Today my daughter was talking about the puppy that spouse and his girlfriend have... and how sad she was that he had to be in a kennel while they were gone. She hoped that she could puppysit him at our house some time.
Talk about an 'ugh' moment. I initially started saying all the reasons why it wouldn't work (we have an older dog who's an only dog). Then I suggested it was something she talk to her father about first. She thought it was a great idea since she hadn't talked to him in a while.
There I am, filling the Lexus he bought me two years ago as a birthday present as she's talking to him in Europe with his girlfriend beside him on a two week business/pleasure get away.

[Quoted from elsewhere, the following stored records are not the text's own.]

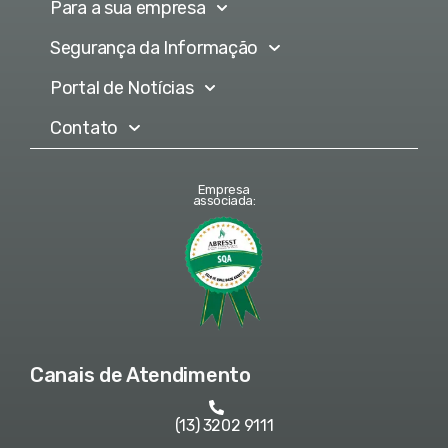
Para a sua empresa
Segurança da Informação
Portal de Notícias
Contato
Empresa
associada:
Canais de Atendimento
(13) 3202 9111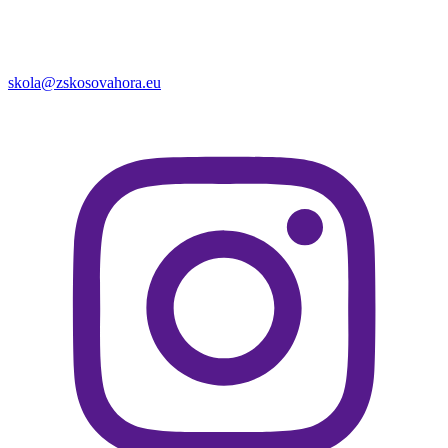
skola@zskosovahora.eu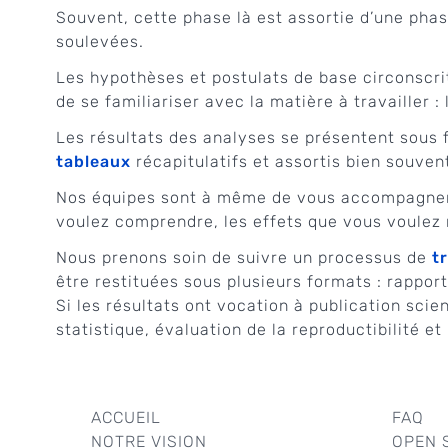
Souvent, cette phase là est assortie d’une pha
soulevées.
Les hypothèses et postulats de base circonscri
de se familiariser avec la matière à travailler :
Les résultats des analyses se présentent sous
tableaux
récapitulatifs et assortis bien souvent
Nos équipes sont à même de vous accompagner
voulez comprendre, les effets que vous voulez 
Nous prenons soin de suivre un processus de
tr
être restituées sous plusieurs formats : rapport
Si les résultats ont vocation à publication sci
statistique, évaluation de la reproductibilité et 
ACCUEIL
FAQ
NOTRE VISION
OPEN 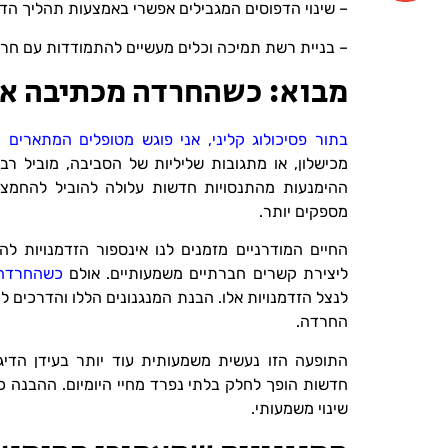
– שינוי הדפוסים המגבילים אפשרי באמצעות תהליך הד
– בניית רשת תמיכה וכלים מעשיים להתמודדות עם חר
מבוא: כשהחרדה מכתיבה את
בתור פסיכולוג קליני, אני פוגש מטופלים המתארי
מכישלון, או מתגובות שליליות של הסביבה, מוביל ר
ההימנעות מהתנסויות חדשות עלולה להוביל להחמצה
מספקים יותר.
החיים המודרניים מזמנים לנו אינספור הזדמנויות 
ליצירת קשרים חברתיים משמעותיים. אולם
כשהחרדה 
לנצל הזדמנויות אלו. הבנת המנגנונים הללו והדרכים ל
החרדה.
התופעה הזו נעשית משמעותית עוד יותר בעידן הדיגי
חדשות הופך לחלק בלתי נפרד מחיי היומיום. ההבנה 
שינוי משמעותי.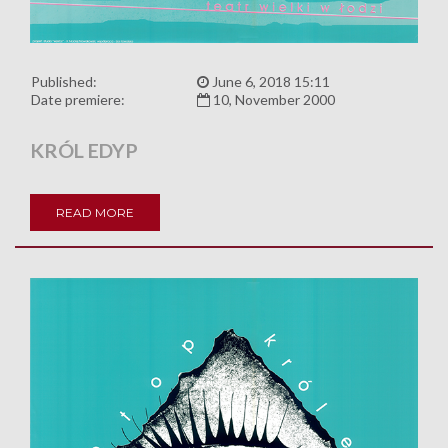
Published:
June 6, 2018 15:11
Date premiere:
10, November 2000
KRÓL EDYP
READ MORE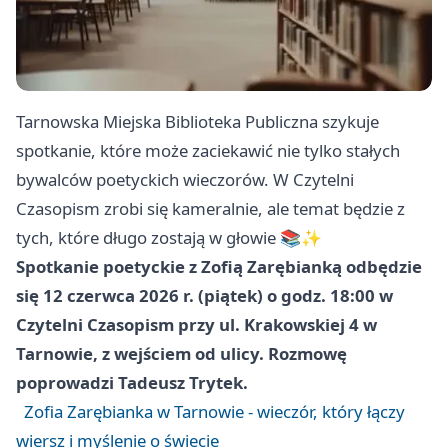
Tarnowska Miejska Biblioteka Publiczna szykuje
spotkanie, które może zaciekawić nie tylko stałych
bywalców poetyckich wieczorów. W Czytelni
Czasopism zrobi się kameralnie, ale temat będzie z
tych, które długo zostają w głowie 📚✨
Spotkanie poetyckie z Zofią Zarębianką odbędzie
się 12 czerwca 2026 r. (piątek) o godz. 18:00 w
Czytelni Czasopism przy ul. Krakowskiej 4 w
Tarnowie, z wejściem od ulicy. Rozmowę
poprowadzi Tadeusz Trytek.
Zofia Zarębianka w Tarnowie - wieczór, który łączy
wiersz i myślenie o świecie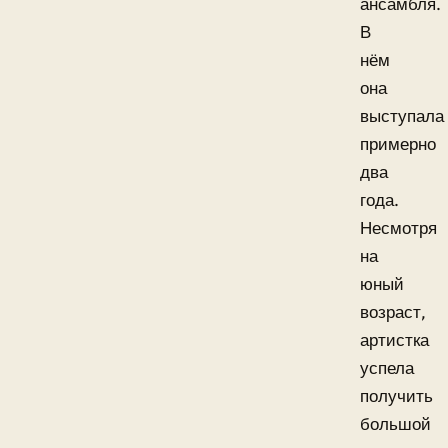
ансамбля.
В
нём
она
выступала
примерно
два
года.
Несмотря
на
юный
возраст,
артистка
успела
получить
большой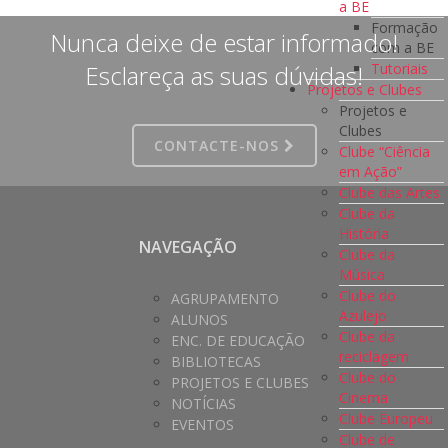
a BE
Formação
Nunca deixe de estar informado!
com a BE
Tutoriais
Esclareça as suas dúvidas!
Projetos e Clubes
Projetos e
Clubes
CONTACTE-NOS
Clube “Ciência
em Ação”
Clube das Artes
Clube da
História
NAVEGAÇÃO
Clube da
Música
Clube do
AGRUPAMENTO
Azulejo
ALUNOS
Clube da
ENC. DE EDUCAÇÃO
reciclagem
BIBLIOTECAS
Clube do
PROJETOS E CLUBES
Cinema
NOTÍCIAS
Clube Europeu
EVENTOS
Clube de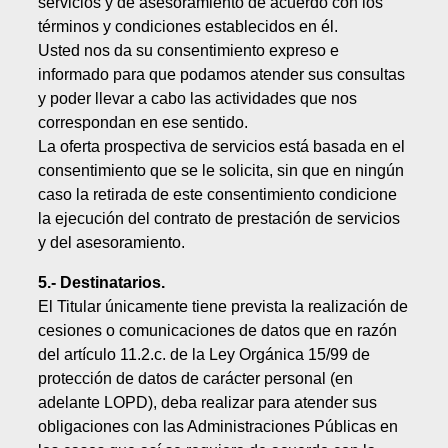
servicios y de asesoramiento de acuerdo con los
términos y condiciones establecidos en él.
Usted nos da su consentimiento expreso e
informado para que podamos atender sus consultas
y poder llevar a cabo las actividades que nos
correspondan en ese sentido.
La oferta prospectiva de servicios está basada en el
consentimiento que se le solicita, sin que en ningún
caso la retirada de este consentimiento condicione
la ejecución del contrato de prestación de servicios
y del asesoramiento.
5.- Destinatarios.
El Titular únicamente tiene prevista la realización de
cesiones o comunicaciones de datos que en razón
del artículo 11.2.c. de la Ley Orgánica 15/99 de
protección de datos de carácter personal (en
adelante LOPD), deba realizar para atender sus
obligaciones con las Administraciones Públicas en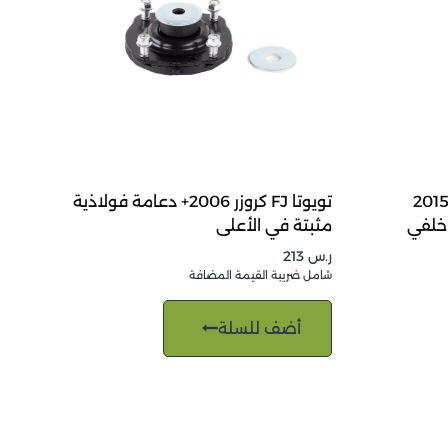
ويوتا هايلوكس فيجو 2005-2015
تويوتا FJ كروزر 2006+ دعامة فولاذية
خلفي
مثبتة في الأعلى
ر.س
213
شامل ضريبة القيمة المضافة
أضف للسلة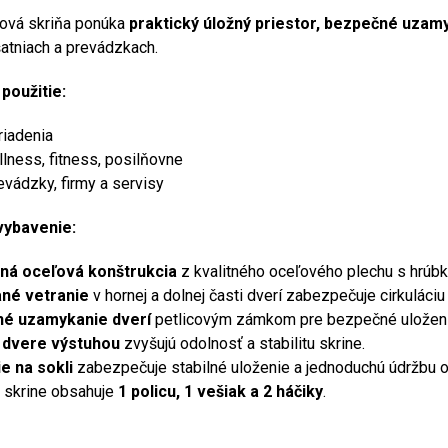
ková skriňa ponúka
praktický úložný priestor, bezpečné uzam
šatniach a prevádzkach.
použitie:
riadenia
lness, fitness, posilňovne
evádzky, firmy a servisy
 vybavenie:
ná oceľová konštrukcia
z kvalitného oceľového plechu s hrúbk
né vetranie
v hornej a dolnej časti dverí zabezpečuje cirkuláciu
é uzamykanie dverí
petlicovým zámkom pre bezpečné uloženi
dvere výstuhou
zvyšujú odolnosť a stabilitu skrine.
e na sokli
zabezpečuje stabilné uloženie a jednoduchú údržbu ok
 skrine obsahuje
1 policu, 1 vešiak a 2 háčiky
.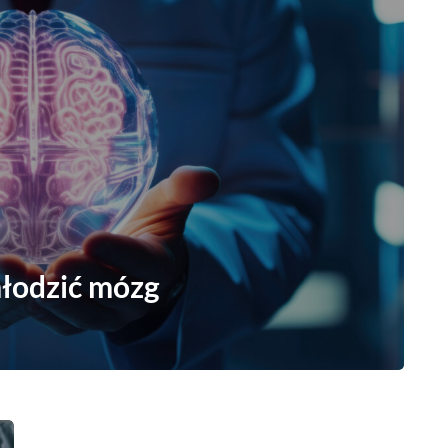
łodzić mózg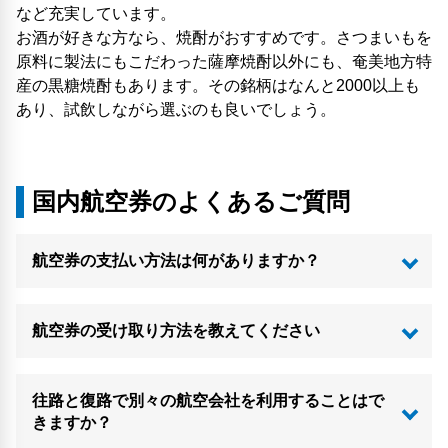
など充実しています。
お酒が好きな方なら、焼酎がおすすめです。さつまいもを
原料に製法にもこだわった薩摩焼酎以外にも、奄美地方特
産の黒糖焼酎もあります。その銘柄はなんと2000以上も
あり、試飲しながら選ぶのも良いでしょう。
国内航空券のよくあるご質問
航空券の支払い方法は何がありますか？
航空券の受け取り方法を教えてください
往路と復路で別々の航空会社を利用することはで
きますか？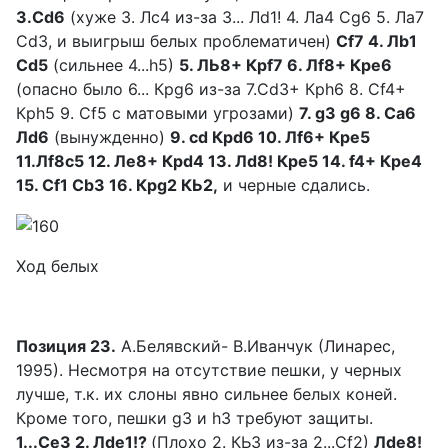
3.Сd6
(хуже 3. Лс4 из-за 3... Лd1! 4. Лa4 Сg6 5. Ла7
Сd3, и выигрыш белых проблематичен)
Сf7 4. Лb1
Сd5
(сильнее 4...h5)
5. ЛЬ8+ Крf7 6. Лf8+ Кре6
(опасно было 6... Крg6 из-за 7.Cd3+ Крh6 8. Cf4+
Крh5 9. Cf5 с матовыми угрозами)
7. g3 g6 8. Cа6
Лd6
(вынужденно)
9. cd Крd6 10. Лf6+ Кре5
11.Лf8c5 12. Ле8+ Крd4 13. Лd8! Кре5 14. f4+ Кре4
15. Сf1 СbЗ 16. Крg2 КЬ2,
и черные сдались.
Ход белых
Позиция 23.
А.Белявский- В.Иванчук (Линарес,
1995). Несмотря на отсутствие пешки, у черных
лучше, т.к. их слоны явно сильнее белых коней.
Кроме того, пешки gЗ и hЗ требуют защиты.
1...CеЗ 2. Лde1!?
(Плохо 2. КЬЗ из-за 2...Сf2)
Лde8!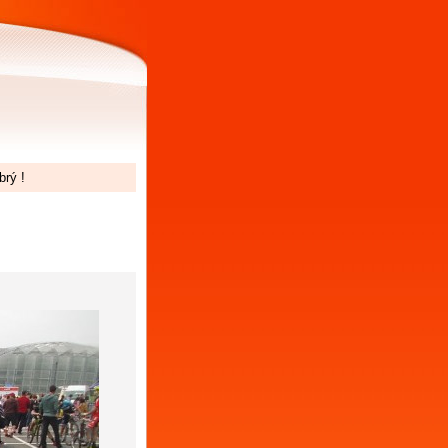
brý !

Why in the hell did he give me such an extravagant gift.. when he wanted me to feel free.. not just a mom driving a minivan box on wheels? Why didn't we travel to Europe together? (Answer: I was too hyper to leave the kids for that long)
Where am I.. pumping gas in a suburbia.. in a place we moved to as newlyweds.. with my children.. which is the greatest gift of all.
I was still in an internal snit for a while which I tried to shake off since I didn't think it was fair for my daughter. I opted to worry instead.. Did I put her in the middle with the dog thing.. or was it appropriate to hand that conundrum off to spouse?
Once the anxiety kicked in, the snit went away. Anxiety I know how to handle. Snits are new.. and I fear the beginnings of bitterness.
I have to remind myself of what I am grateful for... and not compare what I have to a man I no longer know.